A flexible oAuth 2.0 consumer service should allow programmers to store data about clients requesting authentication. This allows programmers using the authentication service to do things like serving clients at multiple domains, which would require storing a callback URL for each oAuth request. Typically, this would mean storing client state on the oAuth consumer server in a session object native to a server-side scripting language (i.e. in Python, PHP or Ruby), or in a database like MySQL or MongoDB, or even just in a file somewhere on the server. Client data is usually indexed by a unique ID that is stored in a cookie or passed as a local state parameter through the oAuth flow.
Server storage is a solution for tracking client state, but it is not an elegant one. Why write and maintain a web service if you can store state client side in a browser cookie? This is easier, but the problem with this approach is that your program is not guaranteed to have access to cookies in every browser. For example, an end user might have cookie permissions turned-off by default.
This is where stateless oAuth comes in to the picture. Stateless oAuth flow allows us the ease of client-side data storage for client specific information without relying on the availability of browser cookies. The local state parameter in oAuth 2.0 is designed for precisely this use case, but unfortunately it is not supported by the most popular oAuth providers today, including Facebook.
But if we are passing a redirect URL in the oAuth specification anyway, then why not just encode client state in a URL parameter if it is small enough to fit?

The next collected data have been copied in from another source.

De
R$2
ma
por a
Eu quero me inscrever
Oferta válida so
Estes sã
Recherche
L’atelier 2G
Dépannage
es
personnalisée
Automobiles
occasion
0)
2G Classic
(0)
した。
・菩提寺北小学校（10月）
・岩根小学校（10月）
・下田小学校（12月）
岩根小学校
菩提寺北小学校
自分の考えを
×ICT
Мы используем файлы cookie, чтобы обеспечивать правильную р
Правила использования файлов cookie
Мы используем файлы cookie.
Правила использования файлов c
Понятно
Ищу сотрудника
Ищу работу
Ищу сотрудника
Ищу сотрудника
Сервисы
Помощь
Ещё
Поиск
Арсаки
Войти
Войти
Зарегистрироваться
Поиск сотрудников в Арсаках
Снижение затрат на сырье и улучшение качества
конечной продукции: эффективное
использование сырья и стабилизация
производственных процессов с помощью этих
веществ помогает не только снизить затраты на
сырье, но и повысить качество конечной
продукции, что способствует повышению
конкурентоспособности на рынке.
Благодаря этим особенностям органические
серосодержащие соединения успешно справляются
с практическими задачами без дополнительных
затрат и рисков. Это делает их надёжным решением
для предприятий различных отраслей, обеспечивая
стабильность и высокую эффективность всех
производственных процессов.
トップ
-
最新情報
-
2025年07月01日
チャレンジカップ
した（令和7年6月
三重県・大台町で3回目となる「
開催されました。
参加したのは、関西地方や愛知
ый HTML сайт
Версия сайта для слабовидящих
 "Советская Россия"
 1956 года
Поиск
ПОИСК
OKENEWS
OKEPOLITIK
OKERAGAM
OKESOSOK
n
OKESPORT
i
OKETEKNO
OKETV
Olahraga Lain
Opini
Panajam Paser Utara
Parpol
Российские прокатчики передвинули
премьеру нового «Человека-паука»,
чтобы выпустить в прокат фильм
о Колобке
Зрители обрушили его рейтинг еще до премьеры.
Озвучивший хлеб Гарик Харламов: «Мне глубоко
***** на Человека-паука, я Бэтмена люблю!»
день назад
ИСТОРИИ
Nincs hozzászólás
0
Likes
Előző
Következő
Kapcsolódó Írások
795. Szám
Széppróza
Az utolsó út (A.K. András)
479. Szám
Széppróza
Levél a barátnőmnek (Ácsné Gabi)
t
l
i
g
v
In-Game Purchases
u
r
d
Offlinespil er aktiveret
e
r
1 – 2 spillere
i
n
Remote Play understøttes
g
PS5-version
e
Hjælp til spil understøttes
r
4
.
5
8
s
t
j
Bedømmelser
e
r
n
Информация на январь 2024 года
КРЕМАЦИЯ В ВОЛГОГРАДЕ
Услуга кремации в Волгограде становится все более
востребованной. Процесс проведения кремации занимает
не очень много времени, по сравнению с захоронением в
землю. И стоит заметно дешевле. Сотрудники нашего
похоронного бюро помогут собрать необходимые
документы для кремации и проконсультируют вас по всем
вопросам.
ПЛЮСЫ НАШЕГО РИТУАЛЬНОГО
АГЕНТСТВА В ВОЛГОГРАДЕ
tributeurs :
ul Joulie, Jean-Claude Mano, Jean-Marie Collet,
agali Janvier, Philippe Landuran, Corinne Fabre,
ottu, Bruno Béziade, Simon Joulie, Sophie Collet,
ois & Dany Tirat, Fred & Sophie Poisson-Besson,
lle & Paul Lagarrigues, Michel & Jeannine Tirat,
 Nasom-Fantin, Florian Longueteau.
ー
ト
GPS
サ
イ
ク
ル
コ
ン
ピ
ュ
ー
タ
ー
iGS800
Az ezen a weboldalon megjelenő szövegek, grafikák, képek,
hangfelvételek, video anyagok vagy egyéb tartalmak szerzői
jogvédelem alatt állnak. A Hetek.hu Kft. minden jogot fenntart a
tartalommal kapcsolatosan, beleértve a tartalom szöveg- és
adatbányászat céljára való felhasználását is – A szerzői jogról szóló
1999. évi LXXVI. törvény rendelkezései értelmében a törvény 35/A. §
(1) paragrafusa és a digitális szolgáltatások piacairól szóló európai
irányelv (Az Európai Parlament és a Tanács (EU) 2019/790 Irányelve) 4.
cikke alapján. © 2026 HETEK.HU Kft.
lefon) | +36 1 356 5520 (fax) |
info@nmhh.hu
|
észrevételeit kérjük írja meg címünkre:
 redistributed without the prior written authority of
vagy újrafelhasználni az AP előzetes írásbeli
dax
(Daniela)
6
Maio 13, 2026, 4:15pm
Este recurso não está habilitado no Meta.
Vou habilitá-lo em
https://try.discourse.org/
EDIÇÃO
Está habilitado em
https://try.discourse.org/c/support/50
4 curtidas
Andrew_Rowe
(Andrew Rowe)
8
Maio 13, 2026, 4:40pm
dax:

This solution works well except for the fact that many special characters are disallowed in the redirect_uri parameter specification, most notably percent “%” and slash “/”. This limitation makes it very hard to put a nested callback URL as a query string parameter of the redirect URL. The most often cited solution here is to base64 encode client state using a file system encoding scheme to avoid getting another slash “/”, and then append it as a query string parameter to the redirect URL. When the client gets redirected back to the authentication service from the oAuth provider site, we can decode the client state from the query string.
Unfortunately there is another problem with this solution. When a string is base64 encoded, often times equal signs “=” are appended as padding characters to normalize the length of the encoded strings, and the equal sign is also an illegal character in the redirect_uri parameter. There are a few ways around this. You can replace these equal signs with a valid redirect_uri character, like perhaps an underscore “_”. Alternatively you can strip away the equal signs before starting the oAuth flow and then add them back once the client returns from the oAuth provider site. Since the amount of padding characters needed is determined solely by the length of the encoded string, adding the characters back is trivial, and might look something like this:
cb_url += "=" * ((4 - len(cb_url) % 4) % 4)
cb_url = base64.b64decode(cb_url)
Until mainstream oAuth providers support local state, base64 encoding local state into a redirect URL parameter is the best way to avoid storing client state on the server. With only a few lines of client-side code, stateless oAuth is an elegant way to store client data without relying on cookie access or writing and maintaining an extra server-side service.